ACTION ITEM :: In your reply, write out each entry exactly as given.

RECORDS PROVIDED ::
▼
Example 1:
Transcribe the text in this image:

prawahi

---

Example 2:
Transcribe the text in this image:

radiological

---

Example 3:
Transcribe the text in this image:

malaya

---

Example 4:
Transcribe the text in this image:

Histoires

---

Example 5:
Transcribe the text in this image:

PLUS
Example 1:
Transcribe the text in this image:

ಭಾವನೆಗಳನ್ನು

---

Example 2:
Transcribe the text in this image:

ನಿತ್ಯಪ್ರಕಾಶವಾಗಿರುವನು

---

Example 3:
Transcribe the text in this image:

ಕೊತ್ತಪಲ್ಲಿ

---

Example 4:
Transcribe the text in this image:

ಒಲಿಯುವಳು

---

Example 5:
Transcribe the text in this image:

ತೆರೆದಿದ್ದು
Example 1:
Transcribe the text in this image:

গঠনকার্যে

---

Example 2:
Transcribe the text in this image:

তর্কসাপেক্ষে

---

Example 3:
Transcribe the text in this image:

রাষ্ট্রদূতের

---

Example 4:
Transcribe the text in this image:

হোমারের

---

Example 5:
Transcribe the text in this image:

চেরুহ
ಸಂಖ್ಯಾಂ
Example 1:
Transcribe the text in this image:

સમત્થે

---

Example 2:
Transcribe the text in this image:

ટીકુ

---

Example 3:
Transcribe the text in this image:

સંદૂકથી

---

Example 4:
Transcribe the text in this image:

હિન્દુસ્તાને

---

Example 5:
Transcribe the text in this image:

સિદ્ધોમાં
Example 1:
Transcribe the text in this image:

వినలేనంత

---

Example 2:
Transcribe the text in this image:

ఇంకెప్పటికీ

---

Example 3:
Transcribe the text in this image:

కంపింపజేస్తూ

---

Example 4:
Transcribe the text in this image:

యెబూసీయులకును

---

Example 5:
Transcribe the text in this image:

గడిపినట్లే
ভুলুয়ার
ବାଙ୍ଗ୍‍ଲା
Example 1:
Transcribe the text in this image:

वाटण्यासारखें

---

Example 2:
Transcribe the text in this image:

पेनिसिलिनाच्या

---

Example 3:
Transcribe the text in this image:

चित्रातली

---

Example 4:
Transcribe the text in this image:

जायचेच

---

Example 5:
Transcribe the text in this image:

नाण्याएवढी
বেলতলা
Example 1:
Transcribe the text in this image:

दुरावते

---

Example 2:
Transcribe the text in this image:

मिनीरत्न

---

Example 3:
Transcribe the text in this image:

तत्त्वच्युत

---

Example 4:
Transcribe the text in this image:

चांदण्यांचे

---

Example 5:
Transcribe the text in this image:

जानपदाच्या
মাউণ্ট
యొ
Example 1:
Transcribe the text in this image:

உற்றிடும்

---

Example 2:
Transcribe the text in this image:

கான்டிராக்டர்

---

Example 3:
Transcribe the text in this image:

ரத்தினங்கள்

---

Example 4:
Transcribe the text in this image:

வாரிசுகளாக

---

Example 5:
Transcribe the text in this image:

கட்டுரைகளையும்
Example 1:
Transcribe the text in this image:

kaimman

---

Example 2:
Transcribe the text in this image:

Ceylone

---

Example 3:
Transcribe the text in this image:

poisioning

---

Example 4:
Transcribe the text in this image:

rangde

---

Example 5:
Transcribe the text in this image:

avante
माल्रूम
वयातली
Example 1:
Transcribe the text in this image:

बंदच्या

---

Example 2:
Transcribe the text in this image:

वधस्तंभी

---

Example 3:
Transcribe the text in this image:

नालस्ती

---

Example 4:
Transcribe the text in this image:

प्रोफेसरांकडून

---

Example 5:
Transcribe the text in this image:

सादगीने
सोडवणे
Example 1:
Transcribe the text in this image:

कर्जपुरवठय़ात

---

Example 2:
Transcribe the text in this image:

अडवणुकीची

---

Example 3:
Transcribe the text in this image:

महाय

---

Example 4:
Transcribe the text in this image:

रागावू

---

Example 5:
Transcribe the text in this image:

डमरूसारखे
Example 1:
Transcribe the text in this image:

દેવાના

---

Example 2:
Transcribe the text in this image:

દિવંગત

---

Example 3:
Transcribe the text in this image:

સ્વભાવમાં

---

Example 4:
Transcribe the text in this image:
▲
TASK RESPONSE ::
Example 1:
Transcribe the text in this image:

prawahi

---

Example 2:
Transcribe the text in this image:

radiological

---

Example 3:
Transcribe the text in this image:

malaya

---

Example 4:
Transcribe the text in this image:

Histoires

---

Example 5:
Transcribe the text in this image:

PLUS
Example 1:
Transcribe the text in this image:

ಭಾವನೆಗಳನ್ನು

---

Example 2:
Transcribe the text in this image:

ನಿತ್ಯಪ್ರಕಾಶವಾಗಿರುವನು

---

Example 3:
Transcribe the text in this image:

ಕೊತ್ತಪಲ್ಲಿ

---

Example 4:
Transcribe the text in this image:

ಒಲಿಯುವಳು

---

Example 5:
Transcribe the text in this image:

ತೆರೆದಿದ್ದು
Example 1:
Transcribe the text in this image:

গঠনকার্যে

---

Example 2:
Transcribe the text in this image:

তর্কসাপেক্ষে

---

Example 3:
Transcribe the text in this image:

রাষ্ট্রদূতের

---

Example 4:
Transcribe the text in this image:

হোমারের

---

Example 5:
Transcribe the text in this image:

চেরুহ
ಸಂಖ್ಯಾಂ
Example 1:
Transcribe the text in this image:

સમત્થે

---

Example 2:
Transcribe the text in this image:

ટીકુ

---

Example 3:
Transcribe the text in this image:

સંદૂકથી

---

Example 4:
Transcribe the text in this image:

હિન્દુસ્તાને

---

Example 5:
Transcribe the text in this image:

સિદ્ધોમાં
Example 1:
Transcribe the text in this image:

వినలేనంత

---

Example 2:
Transcribe the text in this image:

ఇంకెప్పటికీ

---

Example 3:
Transcribe the text in this image:

కంపింపజేస్తూ

---

Example 4:
Transcribe the text in this image:

యెబూసీయులకును

---

Example 5:
Transcribe the text in this image:

గడిపినట్లే
ভুলুয়ার
ବାଙ୍ଗ୍‍ଲା
Example 1:
Transcribe the text in this image:

वाटण्यासारखें

---

Example 2:
Transcribe the text in this image:

पेनिसिलिनाच्या

---

Example 3:
Transcribe the text in this image:

चित्रातली

---

Example 4:
Transcribe the text in this image:

जायचेच

---

Example 5:
Transcribe the text in this image:

नाण्याएवढी
বেলতলা
Example 1:
Transcribe the text in this image:

दुरावते

---

Example 2:
Transcribe the text in this image:

मिनीरत्न

---

Example 3:
Transcribe the text in this image:

तत्त्वच्युत

---

Example 4:
Transcribe the text in this image:

चांदण्यांचे

---

Example 5:
Transcribe the text in this image:

जानपदाच्या
মাউণ্ট
యొ
Example 1:
Transcribe the text in this image:

உற்றிடும்

---

Example 2:
Transcribe the text in this image:

கான்டிராக்டர்

---

Example 3:
Transcribe the text in this image:

ரத்தினங்கள்

---

Example 4:
Transcribe the text in this image:

வாரிசுகளாக

---

Example 5:
Transcribe the text in this image:

கட்டுரைகளையும்
Example 1:
Transcribe the text in this image:

kaimman

---

Example 2:
Transcribe the text in this image:

Ceylone

---

Example 3:
Transcribe the text in this image:

poisioning

---

Example 4:
Transcribe the text in this image:

rangde

---

Example 5:
Transcribe the text in this image:

avante
माल्रूम
वयातली
Example 1:
Transcribe the text in this image:

बंदच्या

---

Example 2:
Transcribe the text in this image:

वधस्तंभी

---

Example 3:
Transcribe the text in this image:

नालस्ती

---

Example 4:
Transcribe the text in this image:

प्रोफेसरांकडून

---

Example 5:
Transcribe the text in this image:

सादगीने
सोडवणे
Example 1:
Transcribe the text in this image:

कर्जपुरवठय़ात

---

Example 2:
Transcribe the text in this image:

अडवणुकीची

---

Example 3:
Transcribe the text in this image:

महाय

---

Example 4:
Transcribe the text in this image:

रागावू

---

Example 5:
Transcribe the text in this image:

डमरूसारखे
Example 1:
Transcribe the text in this image:

દેવાના

---

Example 2:
Transcribe the text in this image:

દિવંગત

---

Example 3:
Transcribe the text in this image:

સ્વભાવમાં

---

Example 4:
Transcribe the text in this image:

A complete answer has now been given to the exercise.